Past and present, personal and political collide in Yalta in The Betrayers, the powerful, thought-provoking second novel from Toronto writer David Bezmozgis, whose first novel, The Free World, was shortlisted for the Giller prize.

Baruch Kotler arrives in the Crimean resort town in disgrace: Photographs of the Israeli cabinet minister and his younger lover have been leaked by his rivals. It’s a significant fall for Kotler, a beloved figure in Israel who, as a Russian dissident, was imprisoned for his pro-Zionist activities. Kotler and his lover flee to Yalta, hiding from the government, the press, and Kotler’s wife and children.
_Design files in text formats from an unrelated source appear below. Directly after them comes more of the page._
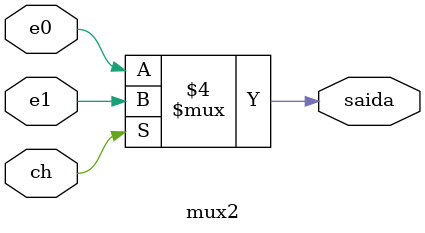
<source format=v>
module mux2
(e0,e1,ch,saida);

input e0, e1, ch;
output reg saida;

always @(*)
begin
	if(ch == 1'b0)
		begin
		saida = e0;
		end
	else
		begin
		saida = e1;
		end
end
endmodule
</source>
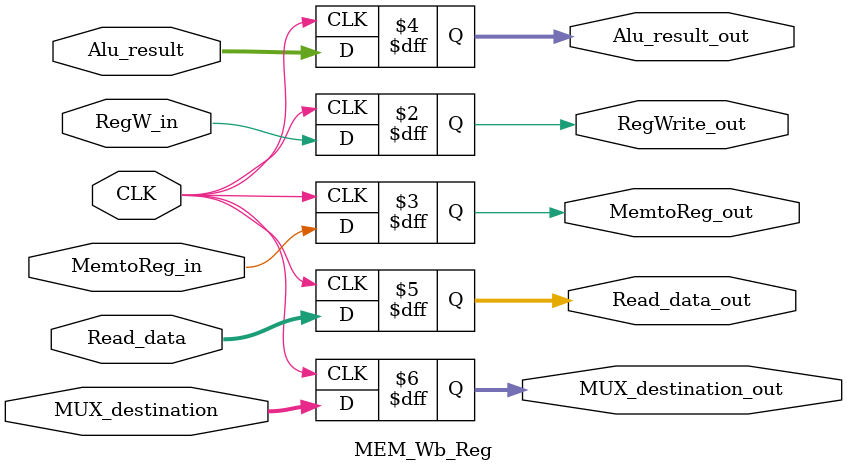
<source format=v>
module MEM_Wb_Reg(RegWrite_out,MemtoReg_out,Alu_result_out, MUX_destination_out ,Read_data_out, CLK, RegW_in, MemtoReg_in , Alu_result ,Read_data,MUX_destination);

// Inputs to Mem_Wb Register
input wire RegW_in,MemtoReg_in,CLK;
input wire[31:0] Alu_result, Read_data;
input wire [4:0] MUX_destination;

// Outputs to Mem_Wb Register
output reg RegWrite_out,MemtoReg_out;
output reg[31:0] Alu_result_out, Read_data_out;
output reg [4:0] MUX_destination_out;

always @(posedge CLK)

begin
RegWrite_out <= RegW_in;
MemtoReg_out <= MemtoReg_in;
Alu_result_out <= Alu_result;
Read_data_out <= Read_data;
MUX_destination_out <= MUX_destination;
end

endmodule



</source>
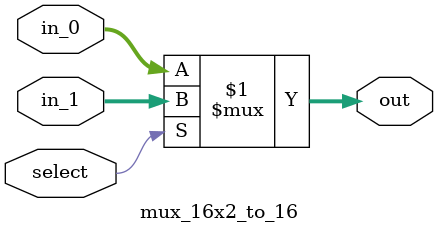
<source format=v>
`timescale 1ns / 1ps

module mux_16x2_to_16(
    input select,
    input [15:0] in_0, in_1,
    output [15:0] out
    );
    assign out = select ? in_1 : in_0;
endmodule

</source>
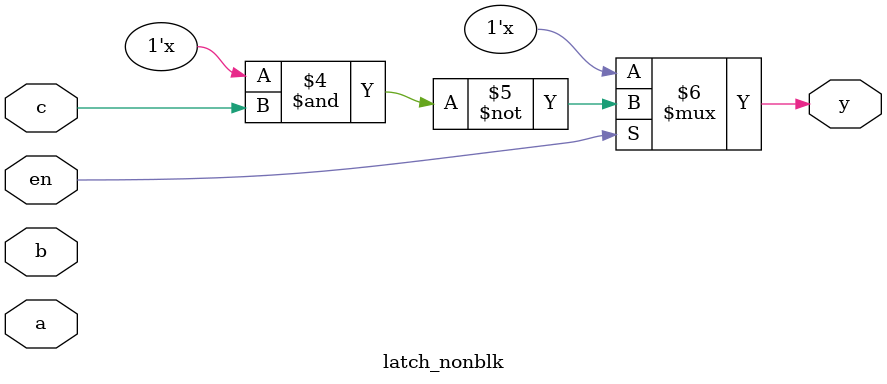
<source format=v>
module latch_nonblk(en, a, b, c, y);
    input  en, a, b, c;
    output y;
    reg    m, y;

    always @(en, a, b, c) begin
        if(en) begin
            m <= ~(a | b);
            y <= ~(m & c);
        end
    end
endmodule
</source>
However, their plans to lie low are stymied by high tourist season. With not a hotel room to be had, they take a room in a private house owned by Kotler’s former friend and roommate, the man who betrayed him to the KGB, dooming him to his imprisonment.

The Betrayers is deftly plotted, with tension rising almost imperceptibly as the confrontation between the two men approaches. The revelations and later developments are often surprising, but always earned, rooted in the characters and their histories. The dialogue can slip into lengthy speechifying, though, which accords with the emotionally muted quality of the novel. Despite its potential drama, The Betrayers is emotionally cool. This flat emotional affect reduces its verisimilitude: Would people really react in this way?
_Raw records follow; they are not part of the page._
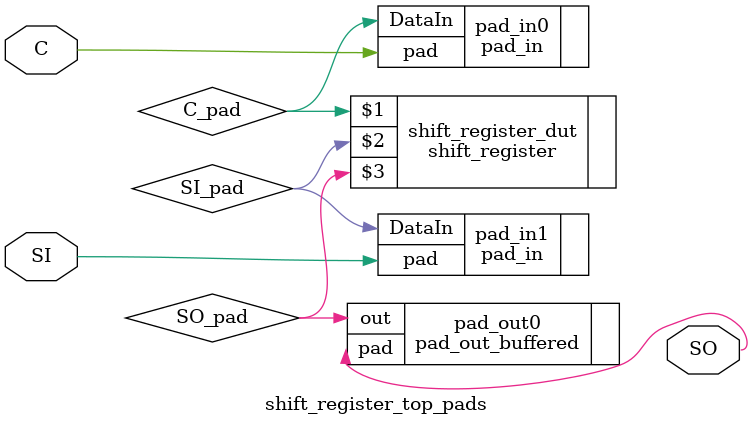
<source format=v>
`include "/research/ece/lnis-teaching/5710_6710_F20/Lab_files/HDL/padlib_tsmc180_innovus.v" 

`include "/research/ece/lnis-teaching/5710_6710_F20/Lab_files/HDL/shift_register_mapped.v" 


//Instantiate the TOP module
module shift_register_top_pads ( C, SI, SO );
  input C, SI;
  output SO;

//Instantiate the necessary pads. Here we need 2 inputs pads and 1 output pads.
pad_in pad_in0 (.pad(C), .DataIn(C_pad));
pad_in pad_in1 (.pad(SI), .DataIn(SI_pad));
pad_out_buffered pad_out0 (.pad(SO), .out(SO_pad));

//We also need 1 VDD and 1 GND pad
pad_vdd pad_vdd0 ();
pad_gnd pad_gnd0 ();

//We also need 4 corners pad so the pad ring is continous.
pad_corner corner0 ();
pad_corner corner1 ();
pad_corner corner2 ();
pad_corner corner3 ();

//Finally, we instantiate the verilog moduke obtained after synthesis.
shift_register shift_register_dut (C_pad, SI_pad, SO_pad);
endmodule

</source>
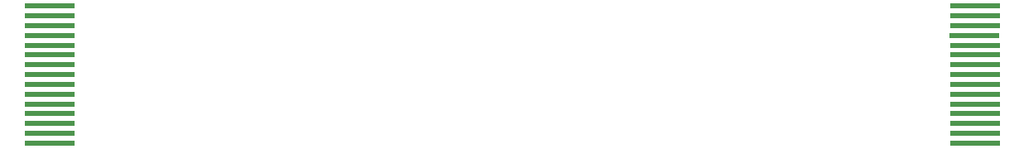
<source format=gts>
G04 Layer: TopSolderMaskLayer*
G04 EasyEDA Pro v2.1.64.d1969c9c.217bcf, 2024-08-01 22:51:47*
G04 Gerber Generator version 0.3*
G04 Scale: 100 percent, Rotated: No, Reflected: No*
G04 Dimensions in millimeters*
G04 Leading zeros omitted, absolute positions, 3 integers and 5 decimals*
%FSLAX35Y35*%
%MOMM*%
%AMRoundRect*1,1,$1,$2,$3*1,1,$1,$4,$5*1,1,$1,0-$2,0-$3*1,1,$1,0-$4,0-$5*20,1,$1,$2,$3,$4,$5,0*20,1,$1,$4,$5,0-$2,0-$3,0*20,1,$1,0-$2,0-$3,0-$4,0-$5,0*20,1,$1,0-$4,0-$5,$2,$3,0*4,1,4,$2,$3,$4,$5,0-$2,0-$3,0-$4,0-$5,$2,$3,0*%
%ADD10RoundRect,0.08335X2.50834X0.20834X2.50834X-0.20834*%
%ADD11RoundRect,0.08335X-2.50834X-0.20834X-2.50834X0.20834*%
G75*


G04 Pad Start*
G54D10*
G01X10329940Y-500002D03*
G01X10329600Y-600001D03*
G01X10329600Y-700001D03*
G01X10326740Y-802960D03*
G01X10329600Y-899975D03*
G01X10329600Y-999975D03*
G01X10329600Y-1100000D03*
G01X10329600Y-1200000D03*
G01X10329600Y-1300000D03*
G01X10329600Y-1400000D03*
G01X10329600Y-1500000D03*
G01X10329600Y-1599999D03*
G01X10329600Y-1699999D03*
G01X10329600Y-1799999D03*
G01X10329600Y-1899999D03*
G54D11*
G01X870060Y-1899998D03*
G01X870400Y-1799999D03*
G01X870400Y-1699999D03*
G01X873260Y-1597040D03*
G01X870400Y-1500025D03*
G01X870400Y-1400025D03*
G01X870400Y-1300000D03*
G01X870400Y-1200000D03*
G01X870400Y-1100000D03*
G01X870400Y-1000000D03*
G01X870400Y-900000D03*
G01X870400Y-800001D03*
G01X870400Y-700001D03*
G01X870400Y-600001D03*
G01X870400Y-500001D03*
G04 Pad End*

M02*

</source>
At root, this is a novel of ideas rather than emotion and, as tensions crest between Israel and Palestine over occupied territories, and with the Russian incursion into Ukraine, it has significant value as both a literary and a social document. Bezmozgis—a Latvian-Jewish immigrant to Canada in his childhood—may be continuing the examination of the issues and concerns that have marked his already significant career, but, as with Baruch Kotler, history has caught up with the author, and with The Betrayers.